Tips to improve accessibility
In 2019, it’s estimated that the UK economy lost a potential £17.1 billion due to people abandoning websites with poor accessibility and usability. Making your communications clearer, easy to read and accessible, benefits everyone.
Whether it’s a website, a presentation or even a printed document, here are some quick checks and changes you can make:
Structure
Use a hierarchy of headings
For digital use, a designer or developer will tag these as h1, h2, h3 and so on. This helps those who have a visual impairment and use a screen reader to determine the hierarchy of the text.
Make your navigation clear
Consider how you want a person to move through your website or document. Is it obvious? Reduce the number of click-throughs and pages. Too many stages loses the audience’s attention.
Make calls to action unique
Give context to any calls to action, for example ‘find out more about our services’ instead of ‘click here’. Those who use assistive technology will sift through content to get to links. ‘Click here’ tells them very little.
Check the reading order
If there are separate boxes or layers to your document, screen readers may not read them in the visual order you’ve set. For example, if software allows you to ‘send to back’ this is an indication that it can arrange elements on different layers.
Layout
Allow space
Empty space is not wasted space. Space allows the reader to see all elements clearly and take a pause between sections. Provide a clear space around logos, images and boxes.
Consider readability
Add a line space between paragraphs. Reading long sections of text (especially on screen) can be tiring or overwhelming. If it’s a single column of text, reduce the line length and increase the margins. Lines of over 75 characters become increasingly harder to read.
Keep a consistent alignment
Left aligned text is the quickest to read (that is for those who read left-to-right). Centred text is fine for titles but not for body copy. Also, be cautious with hyphenated text. Separated words slow reading. My preference is to avoid hyphenation but there are times to use it.
Summarise with bullets
It’s obvious but four lines of bullets are quicker to read than a whole paragraph.
Typography
Use familiar typefaces with recognisable letterforms
Experts fail to agree whether sans serif type is easier to read than serif. Some dyslexics prefer serifs as the extra decorative lines (or feet) can help them to recognise the individual letters. Choose typefaces where each character is distinct. Certain typefaces, such as Gill Sans can have similar representations for different characters. For example, a capital i looks the same as a lower case l and the number 1.

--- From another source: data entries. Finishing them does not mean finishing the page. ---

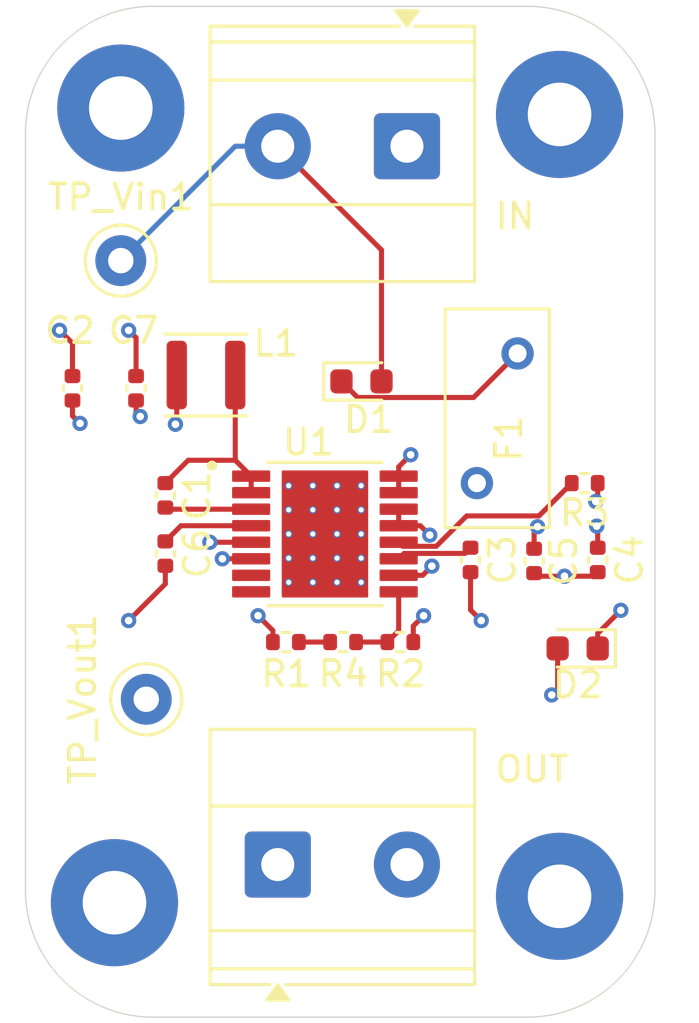
<source format=kicad_pcb>
(kicad_pcb
	(version 20241229)
	(generator "pcbnew")
	(generator_version "9.0")
	(general
		(thickness 1.6)
		(legacy_teardrops no)
	)
	(paper "A4")
	(layers
		(0 "F.Cu" signal "Top")
		(4 "In1.Cu" signal "GND")
		(6 "In2.Cu" signal "PWR")
		(2 "B.Cu" signal "Bottom")
		(9 "F.Adhes" user "F.Adhesive")
		(11 "B.Adhes" user "B.Adhesive")
		(13 "F.Paste" user)
		(15 "B.Paste" user)
		(5 "F.SilkS" user "F.Silkscreen")
		(7 "B.SilkS" user "B.Silkscreen")
		(1 "F.Mask" user)
		(3 "B.Mask" user)
		(17 "Dwgs.User" user "User.Drawings")
		(19 "Cmts.User" user "User.Comments")
		(21 "Eco1.User" user "User.Eco1")
		(23 "Eco2.User" user "User.Eco2")
		(25 "Edge.Cuts" user)
		(27 "Margin" user)
		(31 "F.CrtYd" user "F.Courtyard")
		(29 "B.CrtYd" user "B.Courtyard")
		(35 "F.Fab" user)
		(33 "B.Fab" user)
		(39 "User.1" user)
		(41 "User.2" user)
		(43 "User.3" user)
		(45 "User.4" user)
	)
	(setup
		(stackup
			(layer "F.SilkS"
				(type "Top Silk Screen")
			)
			(layer "F.Paste"
				(type "Top Solder Paste")
			)
			(layer "F.Mask"
				(type "Top Solder Mask")
				(thickness 0.01)
			)
			(layer "F.Cu"
				(type "copper")
				(thickness 0.035)
			)
			(layer "dielectric 1"
				(type "prepreg")
				(thickness 0.1)
				(material "FR4")
				(epsilon_r 4.5)
				(loss_tangent 0.02)
			)
			(layer "In1.Cu"
				(type "copper")
				(thickness 0.035)
			)
			(layer "dielectric 2"
				(type "core")
				(thickness 1.24)
				(material "FR4")
				(epsilon_r 4.5)
				(loss_tangent 0.02)
			)
			(layer "In2.Cu"
				(type "copper")
				(thickness 0.035)
			)
			(layer "dielectric 3"
				(type "prepreg")
				(thickness 0.1)
				(material "FR4")
				(epsilon_r 4.5)
				(loss_tangent 0.02)
			)
			(layer "B.Cu"
				(type "copper")
				(thickness 0.035)
			)
			(layer "B.Mask"
				(type "Bottom Solder Mask")
				(thickness 0.01)
			)
			(layer "B.Paste"
				(type "Bottom Solder Paste")
			)
			(layer "B.SilkS"
				(type "Bottom Silk Screen")
			)
			(copper_finish "None")
			(dielectric_constraints no)
		)
		(pad_to_mask_clearance 0)
		(allow_soldermask_bridges_in_footprints no)
		(tenting front back)
		(pcbplotparams
			(layerselection 0x00000000_00000000_55555555_5755f5ff)
			(plot_on_all_layers_selection 0x00000000_00000000_00000000_00000000)
			(disableapertmacros no)
			(usegerberextensions no)
			(usegerberattributes yes)
			(usegerberadvancedattributes yes)
			(creategerberjobfile yes)
			(dashed_line_dash_ratio 12.000000)
			(dashed_line_gap_ratio 3.000000)
			(svgprecision 4)
			(plotframeref no)
			(mode 1)
			(useauxorigin no)
			(hpglpennumber 1)
			(hpglpenspeed 20)
			(hpglpendiameter 15.000000)
			(pdf_front_fp_property_popups yes)
			(pdf_back_fp_property_popups yes)
			(pdf_metadata yes)
			(pdf_single_document no)
			(dxfpolygonmode yes)
			(dxfimperialunits yes)
			(dxfusepcbnewfont yes)
			(psnegative no)
			(psa4output no)
			(plot_black_and_white yes)
			(sketchpadsonfab no)
			(plotpadnumbers no)
			(hidednponfab no)
			(sketchdnponfab yes)
			(crossoutdnponfab yes)
			(subtractmaskfromsilk no)
			(outputformat 1)
			(mirror no)
			(drillshape 1)
			(scaleselection 1)
			(outputdirectory "")
		)
	)
	(net 0 "")
	(net 1 "Net-(U1-CBOOT)")
	(net 2 "/SW")
	(net 3 "GND")
	(net 4 "Net-(U1-SS{slash}TRK)")
	(net 5 "VIN")
	(net 6 "Net-(U1-VCC)")
	(net 7 "Net-(D1-K)")
	(net 8 "Net-(D1-A)")
	(net 9 "/Vout")
	(net 10 "Net-(R1-Pad2)")
	(net 11 "Net-(U1-FB)")
	(net 12 "Net-(U1-EN)")
	(net 13 "unconnected-(U1-RT-Pad7)")
	(net 14 "unconnected-(U1-PGOOD-Pad8)")
	(net 15 "unconnected-(H1-Pad1)")
	(net 16 "unconnected-(H2-Pad1)")
	(net 17 "unconnected-(H3-Pad1)")
	(net 18 "unconnected-(H4-Pad1)")
	(footprint "MountingHole:MountingHole_2.5mm_Pad" (layer "F.Cu") (at 163.25 71.5))
	(footprint "Fuse:Fuse_BelFuse_0ZRE0005FF_L8.3mm_W3.8mm" (layer "F.Cu") (at 178.85 81.15 -90))
	(footprint "Resistor_SMD:R_0402_1005Metric" (layer "F.Cu") (at 169.74 92.5))
	(footprint "Capacitor_SMD:C_0402_1005Metric" (layer "F.Cu") (at 163.85 82.52 90))
	(footprint "MountingHole:MountingHole_2.5mm_Pad" (layer "F.Cu") (at 163 102.75))
	(footprint "TerminalBlock_Phoenix:TerminalBlock_Phoenix_MKDS-1,5-2-5.08_1x02_P5.08mm_Horizontal" (layer "F.Cu") (at 174.5 73 180))
	(footprint "Resistor_SMD:R_0402_1005Metric" (layer "F.Cu") (at 174.24 92.5))
	(footprint "MountingHole:MountingHole_2.5mm_Pad" (layer "F.Cu") (at 180.5 71.75))
	(footprint "Capacitor_SMD:C_0402_1005Metric" (layer "F.Cu") (at 182 89.27 90))
	(footprint "Inductor_SMD:L_APV_ANR3010" (layer "F.Cu") (at 166.6 82 180))
	(footprint "MountingHole:MountingHole_2.5mm_Pad" (layer "F.Cu") (at 180.5 102.5))
	(footprint "Capacitor_SMD:C_0402_1005Metric" (layer "F.Cu") (at 179.5 89.31 -90))
	(footprint "TerminalBlock_Phoenix:TerminalBlock_Phoenix_MKDS-1,5-2-5.08_1x02_P5.08mm_Horizontal" (layer "F.Cu") (at 169.42 101.25))
	(footprint "TestPoint:TestPoint_Keystone_5000-5004_Miniature" (layer "F.Cu") (at 163.25 77.5))
	(footprint "Diode_SMD:D_0603_1608Metric" (layer "F.Cu") (at 172.7125 82.25))
	(footprint "Capacitor_SMD:C_0402_1005Metric" (layer "F.Cu") (at 177 89.27 90))
	(footprint "Capacitor_SMD:C_0402_1005Metric" (layer "F.Cu") (at 165 89.02 -90))
	(footprint "Diode_SMD:D_0603_1608Metric" (layer "F.Cu") (at 181.2125 92.75 180))
	(footprint "Resistor_SMD:R_0402_1005Metric" (layer "F.Cu") (at 181.49 86.25 180))
	(footprint "LM43603PWPT:CONV_LM43603PWPT" (layer "F.Cu") (at 171.275 88.25))
	(footprint "TestPoint:TestPoint_Keystone_5000-5004_Miniature" (layer "F.Cu") (at 164.25 94.75 90))
	(footprint "Capacitor_SMD:C_0402_1005Metric" (layer "F.Cu") (at 165 86.73 90))
	(footprint "Resistor_SMD:R_0402_1005Metric" (layer "F.Cu") (at 171.99 92.5))
	(footprint "Capacitor_SMD:C_0402_1005Metric" (layer "F.Cu") (at 161.35 82.52 90))
	(gr_line
		(start 179.25 107.25)
		(end 164.5 107.25)
		(stroke
			(width 0.05)
			(type default)
		)
		(layer "Edge.Cuts")
		(uuid "0117252f-84da-4769-bf30-1212383afd48")
	)
	(gr_line
		(start 164.5 67.5)
		(end 179.25 67.5)
		(stroke
			(width 0.05)
			(type default)
		)
		(layer "Edge.Cuts")
		(uuid "86e93efd-56d7-401a-91d5-179aec58b31f")
	)
	(gr_line
		(start 159.5 102.25)
		(end 159.5 72.5)
		(stroke
			(width 0.05)
			(type default)
		)
		(layer "Edge.Cuts")
		(uuid "96923818-c48a-4e71-8222-9aaf0beb9756")
	)
	(gr_arc
		(start 159.5 72.5)
		(mid 160.964466 68.964466)
		(end 164.5 67.5)
		(stroke
			(width 0.05)
			(type default)
		)
		(layer "Edge.Cuts")
		(uuid "b7ddae4d-b71c-42f2-8f4c-343054897ac2")
	)
	(gr_line
		(start 184.25 72.5)
		(end 184.25 102.25)
		(stroke
			(width 0.05)
			(type default)
		)
		(layer "Edge.Cuts")
		(uuid "bd8c8b92-d4d0-476f-b83f-181a8c4ceb77")
	)
	(gr_arc
		(start 179.25 67.5)
		(mid 182.785534 68.964466)
		(end 184.25 72.5)
		(stroke
			(width 0.05)
			(type default)
		)
		(layer "Edge.Cuts")
		(uuid "bff6faf1-72bc-4045-9250-ed5d752a24eb")
	)
	(gr_arc
		(start 164.5 107.25)
		(mid 160.964466 105.785534)
		(end 159.5 102.25)
		(stroke
			(width 0.05)
			(type default)
		)
		(layer "Edge.Cuts")
		(uuid "c6b47c80-5486-4167-9f39-43d9e739ac06")
	)
	(gr_arc
		(start 184.25 102.25)
		(mid 182.785534 105.785534)
		(end 179.25 107.25)
		(stroke
			(width 0.05)
			(type default)
		)
		(layer "Edge.Cuts")
		(uuid "edba6a33-efac-4142-bb17-734394db4b19")
	)
	(segment
		(start 165.065 87.275)
		(end 165 87.21)
		(width 0.2)
		(layer "F.Cu")
		(net 1)
		(uuid "0b569f46-03c1-4840-91bd-c555be8747b0")
	)
	(segment
		(start 168.375 87.275)
		(end 165.065 87.275)
		(width 0.2)
		(layer "F.Cu")
		(net 1)
		(uuid "d2ec0b64-ce84-4d16-a568-7732ea21dd8e")
	)
	(segment
		(start 167.75 85.35)
		(end 165.9 85.35)
		(width 0.2)
		(layer "F.Cu")
		(net 2)
		(uuid "7bac6b9f-1617-44c7-9931-d53a973eb077")
	)
	(segment
		(start 168.375 86.625)
		(end 168.375 85.975)
		(width 0.2)
		(layer "F.Cu")
		(net 2)
		(uuid "a08408aa-fe8b-4a95-b811-2933ffe76692")
	)
	(segment
		(start 167.75 85.35)
		(end 168.375 85.975)
		(width 0.2)
		(layer "F.Cu")
		(net 2)
		(uuid "a2ff0464-019e-4507-991b-f2f7a8a48243")
	)
	(segment
		(start 167.75 82)
		(end 167.75 85.35)
		(width 0.2)
		(layer "F.Cu")
		(net 2)
		(uuid "bb2a65e1-3737-489a-8c85-3765e441669f")
	)
	(segment
		(start 165.9 85.35)
		(end 165 86.25)
		(width 0.2)
		(layer "F.Cu")
		(net 2)
		(uuid "e4e822a6-9a05-4dbb-8382-992afa55e96b")
	)
	(segment
		(start 175.4795 89.5143)
		(end 175.1188 89.875)
		(width 0.2)
		(layer "F.Cu")
		(net 3)
		(uuid "03cd06e3-3fbf-45e0-8913-63e44628d89f")
	)
	(segment
		(start 179.62 89.91)
		(end 179.5 89.79)
		(width 0.2)
		(layer "F.Cu")
		(net 3)
		(uuid "17d0c067-d4e3-4a5c-bb55-74dad89a5e32")
	)
	(segment
		(start 174.6477 85.1355)
		(end 174.3818 85.4014)
		(width 0.2)
		(layer "F.Cu")
		(net 3)
		(uuid "17e453fc-1532-4c16-b28c-a2f66e11ff8e")
	)
	(segment
		(start 177.42 91.6552)
		(end 177 91.2352)
		(width 0.2)
		(layer "F.Cu")
		(net 3)
		(uuid "1eb24808-843f-47a4-83b6-4d725a2a7dce")
	)
	(segment
		(start 174.6477 85.1355)
		(end 174.175 85.6082)
		(width 0.2)
		(layer "F.Cu")
		(net 3)
		(uuid "24b5b1c3-e19c-42a9-9bf3-42f2dddb0663")
	)
	(segment
		(start 161.647 83.9008)
		(end 161.35 83.6038)
		(width 0.2)
		(layer "F.Cu")
		(net 3)
		(uuid "2507d5bf-f7a2-403f-9f68-9f223aa9b4c6")
	)
	(segment
		(start 161.3871 83.6409)
		(end 161.647 83.9008)
		(width 0.2)
		(layer "F.Cu")
		(net 3)
		(uuid "335d6aac-34fd-474c-9ffb-0efd53e05656")
	)
	(segment
		(start 163.5585 91.6552)
		(end 165 90.2137)
		(width 0.2)
		(layer "F.Cu")
		(net 3)
		(uuid "3e1add33-304a-42eb-a40a-c959296726b7")
	)
	(segment
		(start 163.85 83.4675)
		(end 164.0125 83.63)
		(width 0.2)
		(layer "F.Cu")
		(net 3)
		(uuid "41cd6f69-627c-4dc9-964b-157416d63825")
	)
	(segment
		(start 180.6945 89.91)
		(end 181.84 89.91)
		(width 0.2)
		(layer "F.Cu")
		(net 3)
		(uuid "50c875f0-e57c-4181-a4b2-cf8fe01c8858")
	)
	(segment
		(start 174.175 85.6082)
		(end 174.175 85.975)
		(width 0.2)
		(layer "F.Cu")
		(net 3)
		(uuid "50ed93f9-5e92-4796-aa8c-75590a697b50")
	)
	(segment
		(start 167.2423 89.225)
		(end 167.2777 89.225)
		(width 0.2)
		(layer "F.Cu")
		(net 3)
		(uuid "565a05c9-8dfc-4a31-bc3a-04c47cb4cf22")
	)
	(segment
		(start 175.1544 91.4648)
		(end 174.75 91.8692)
		(width 0.2)
		(layer "F.Cu")
		(net 3)
		(uuid "5d83ad4a-e94e-46bf-b5b2-dd2b8bfd8880")
	)
	(segment
		(start 180.1923 94.5807)
		(end 180.425 94.348)
		(width 0.2)
		(layer "F.Cu")
		(net 3)
		(uuid "64fa5c5f-00d1-4864-8222-8b925ec45d4a")
	)
	(segment
		(start 175.4795 89.5143)
		(end 175.2541 89.7397)
		(width 0.2)
		(layer "F.Cu")
		(net 3)
		(uuid "78efa10c-42c4-4155-a704-fe3f3a9b79ec")
	)
	(segment
		(start 177 91.2352)
		(end 177 89.75)
		(width 0.2)
		(layer "F.Cu")
		(net 3)
		(uuid "80612e37-1db1-4a73-bae6-ee24acd3238f")
	)
	(segment
		(start 163.85 83)
		(end 163.85 83.4675)
		(width 0.2)
		(layer "F.Cu")
		(net 3)
		(uuid "81255280-23de-4d59-81ff-45239bee00c8")
	)
	(segment
		(start 180.425 94.348)
		(end 180.425 92.75)
		(width 0.2)
		(layer "F.Cu")
		(net 3)
		(uuid "9844d77b-c8de-462a-876a-eb01cd13cce0")
	)
	(segment
		(start 165 90.2137)
		(end 165 89.5)
		(width 0.2)
		(layer "F.Cu")
		(net 3)
		(uuid "9b76f867-a326-4f49-8340-67ad32149580")
	)
	(segment
		(start 163.85 83.63)
		(end 164.0125 83.63)
		(width 0.2)
		(layer "F.Cu")
		(net 3)
		(uuid "a69f1f4c-778e-461e-8511-acdd39143042")
	)
	(segment
		(start 174.75 91.8692)
		(end 174.75 92.5)
		(width 0.2)
		(layer "F.Cu")
		(net 3)
		(uuid "bffc3741-6172-48dd-b884-e0dcf3cbe41a")
	)
	(segment
		(start 174.175 86.625)
		(end 174.175 85.975)
		(width 0.2)
		(layer "F.Cu")
		(net 3)
		(uuid "cad7cc86-8fe9-4fda-991c-0746c5839d9d")
	)
	(segment
		(start 161.35 83.6038)
		(end 161.35 83)
		(width 0.2)
		(layer "F.Cu")
		(net 3)
		(uuid "cd6ac9dd-4194-44e9-983d-f5f4862e0f8e")
	)
	(segment
		(start 175.2541 89.7397)
		(end 175.4795 89.5143)
		(width 0.2)
		(layer "F.Cu")
		(net 3)
		(uuid "dc4cbbc0-9e45-49c5-a01b-1d24f12bb863")
	)
	(segment
		(start 164.0125 83.63)
		(end 163.85 83.63)
		(width 0.2)
		(layer "F.Cu")
		(net 3)
		(uuid "dc70cd08-d57a-4113-ade9-1ebdb50cdc97")
	)
	(segment
		(start 180.6945 89.91)
		(end 179.62 89.91)
		(width 0.2)
		(layer "F.Cu")
		(net 3)
		(uuid "e8137f19-8a6a-4e60-a398-1e1e3f859796")
	)
	(segment
		(start 181.84 89.91)
		(end 182 89.75)
		(width 0.2)
		(layer "F.Cu")
		(net 3)
		(uuid "ebcacdfe-3d52-4f61-8791-e652c1b30b13")
	)
	(segment
		(start 161.647 83.9008)
		(end 161.3871 83.6409)
		(width 0.2)
		(layer "F.Cu")
		(net 3)
		(uuid "ef385076-313c-4268-b54f-afcc99ff6107")
	)
	(segment
		(start 175.1188 89.875)
		(end 174.175 89.875)
		(width 0.2)
		(layer "F.Cu")
		(net 3)
		(uuid "f3e56cee-6c80-4a59-ad98-e8830f10b02f")
	)
	(segment
		(start 174.3818 85.4014)
		(end 174.6477 85.1355)
		(width 0.2)
		(layer "F.Cu")
		(net 3)
		(uuid "f5212fe0-8090-4b6a-8a31-0fe00a46f20c")
	)
	(segment
		(start 170.8 88.25)
		(end 171.275 88.25)
		(width 0.2)
		(layer "F.Cu")
		(net 3)
		(uuid "f59456c6-4cbd-41a5-8ddd-45902465afd3")
	)
	(segment
		(start 167.2423 89.225)
		(end 168.375 89.225)
		(width 0.2)
		(layer "F.Cu")
		(net 3)
		(uuid "f85107fc-0fea-4294-90a5-dfc08005425a")
	)
	(segment
		(start 167.2777 89.225)
		(end 167.2423 89.225)
		(width 0.2)
		(layer "F.Cu")
		(net 3)
		(uuid "fa722a74-6ac9-4b36-9ae8-85c9c98b48fa")
	)
	(via
		(at 175.1544 91.4648)
		(size 0.6)
		(drill 0.3)
		(layers "F.Cu" "B.Cu")
		(net 3)
		(uuid "18f881b1-def0-4ea7-85a0-ac7e37e282db")
	)
	(via
		(at 163.5585 91.6552)
		(size 0.6)
		(drill 0.3)
		(layers "F.Cu" "B.Cu")
		(net 3)
		(uuid "67b06a9a-69e3-4afc-a183-d987e00da902")
	)
	(via
		(at 164.0125 83.63)
		(size 0.6)
		(drill 0.3)
		(layers "F.Cu" "B.Cu")
		(net 3)
		(uuid "83afaaaf-a043-4ae0-ba43-2a727b57c058")
	)
	(via
		(at 177.42 91.6552)
		(size 0.6)
		(drill 0.3)
		(layers "F.Cu" "B.Cu")
		(net 3)
		(uuid "8f7efd46-45d0-431f-8b04-85ba9a47e4a8")
	)
	(via
		(at 161.647 83.9008)
		(size 0.6)
		(drill 0.3)
		(layers "F.Cu" "B.Cu")
		(net 3)
		(uuid "9cc35057-dce6-4487-812d-d7107e3821bb")
	)
	(via
		(at 167.2423 89.225)
		(size 0.6)
		(drill 0.3)
		(layers "F.Cu" "B.Cu")
		(
... [124816 chars truncated]
</source>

Limit the number of typefaces
One or two different typefaces is fine (three as an absolute maximum). Handwritten, calligraphic or italised text is harder to read, so use these sparingly. If using two typefaces, ensure they are substantially different from each other.
Use a variety of weights
Another option is to use a single typeface with a variety of weights, such as light, regular, medium, bold or black. Avoid thin and extra light weights as these are often difficult to see and they don’t print well. Also, there’s no need to use bold italic – it’s just ugly and hard to read.
Adjust the type size for your audience
On a website, provide options for changing the type size. On a printed document, a body copy size of 10-12pt is fine for most applications. For an audience that may struggle with regular-sized print, 14pt is the minimum size.
Colour
Not everyone sees colour in the same way
Those with a colour deficiency will see colour differently. Colour blindness affects 1 in 12 men and 1 in 200 women. Colour Oracle can imitate how colours will look for different colour deficiencies.
Check for colour contrast
Don’t use pale text on white backgrounds, or white text on pale backgrounds. These combinations are difficult for many people to read, let alone those who have visual impairments. Regular text (12-14pt) needs a minimum contrast ratio of 4.5:1 and larger or bold text a ratio of at least 3:1. Colour contrast analyzer is an easy tool that can quickly identify contrast ratio.
A pale background helps some readers
An off-white background can lessen glare (on screen) and an off-white or uncoated paper will have a similar effect in print. Those who are autistic or dyslexic often prefer pastel colours as they’re less bright. However, it’s important to still use a sufficiently contrasting colour for text – for example navy or near black.
Don’t rely on colour to differentiate
For example, say ‘select the green Proceed button’ rather than ‘select the green button’.
Images and video
Add text descriptions to imagery
This is known as an ‘alt tag’. It ensures those using screen readers can understand the visual content. Only include descriptions for images that add meaning to the copy. Otherwise, leave without or mark as ‘decorative’. Don’t just describe the image. Make sure your description is relevant. See GOV.UK for more guidance. Also, alt descriptions improve your website’s SEO, enabling search engines to index your images.
Avoid using pictures of text
Type this content where possible or include an alternative description.
Don’t just rely on visual content to relay information
Make sure this content is in the copy or can be accessed as another method.
Annotate your videos with subtitles
This assists those that are deaf or hard-of-hearing to read a text version of the video.
Remove autoplay
Autoplay can be distracting and challenging to people with disabilities. Ensure that a video will only play when clicked.
Provide a transcript
This helps those that are blind and deaf to access the content. Include any non-speech descriptions that are applicable. Also, providing annotations and transcripts for videos is helpful in many other ways. For example, when it’s difficult to have the volume turned up loud, or as an alternative document that can be quickly scanned for information.